Collect every line in the records below that contains the word "pose".

__________

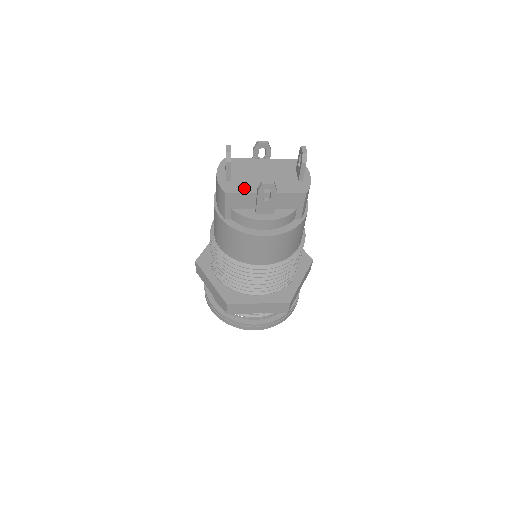
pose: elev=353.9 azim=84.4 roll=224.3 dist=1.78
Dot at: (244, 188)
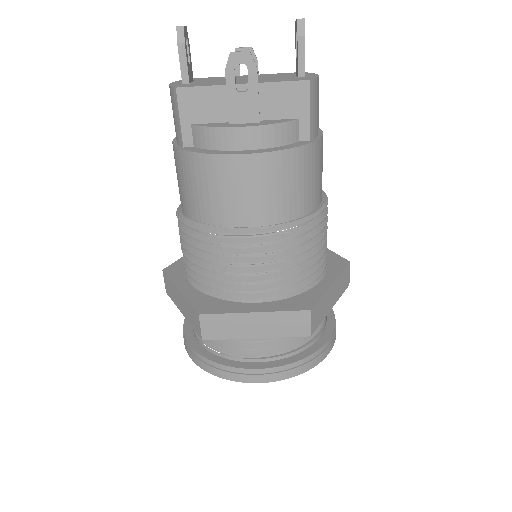
Dot at: (208, 84)
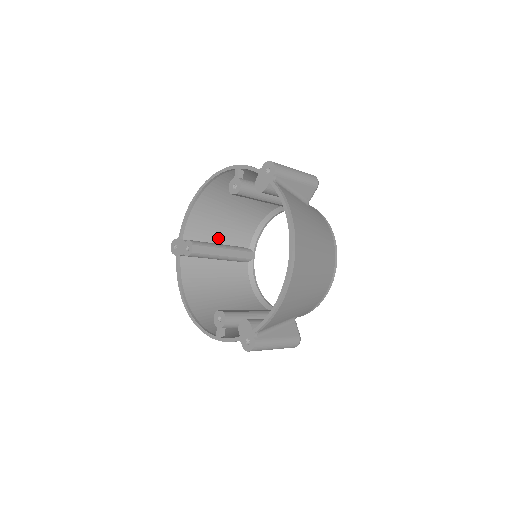
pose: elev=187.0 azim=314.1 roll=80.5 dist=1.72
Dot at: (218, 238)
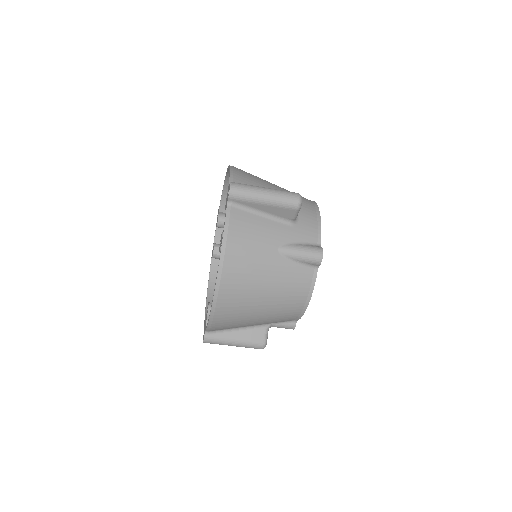
Dot at: occluded
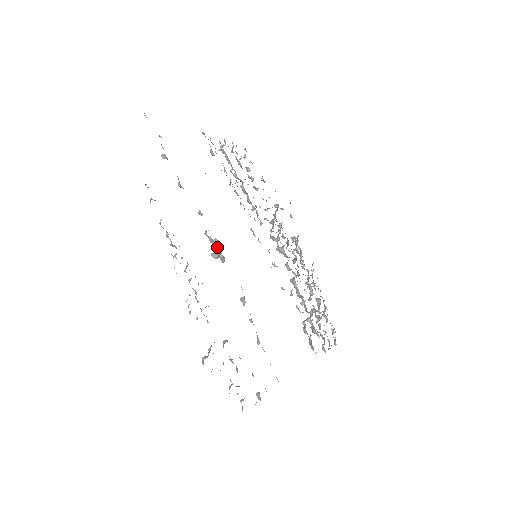
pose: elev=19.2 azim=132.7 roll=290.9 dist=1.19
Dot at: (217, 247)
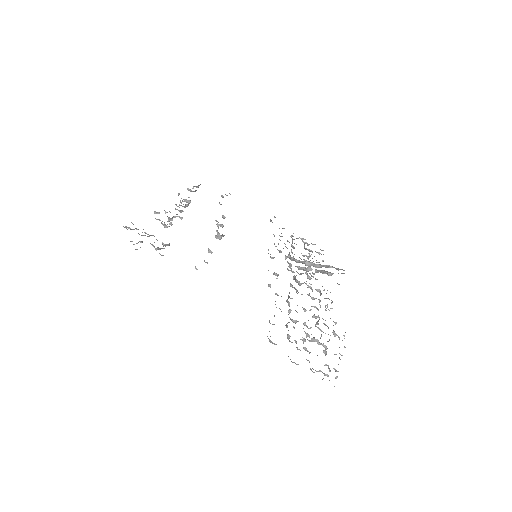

__________

EXERCISE ANSWER ▸
pose: elev=353.9 azim=84.4 roll=224.3 dist=1.78
pose: elev=187.0 azim=314.1 roll=80.5 dist=1.72
pose: elev=19.2 azim=132.7 roll=290.9 dist=1.19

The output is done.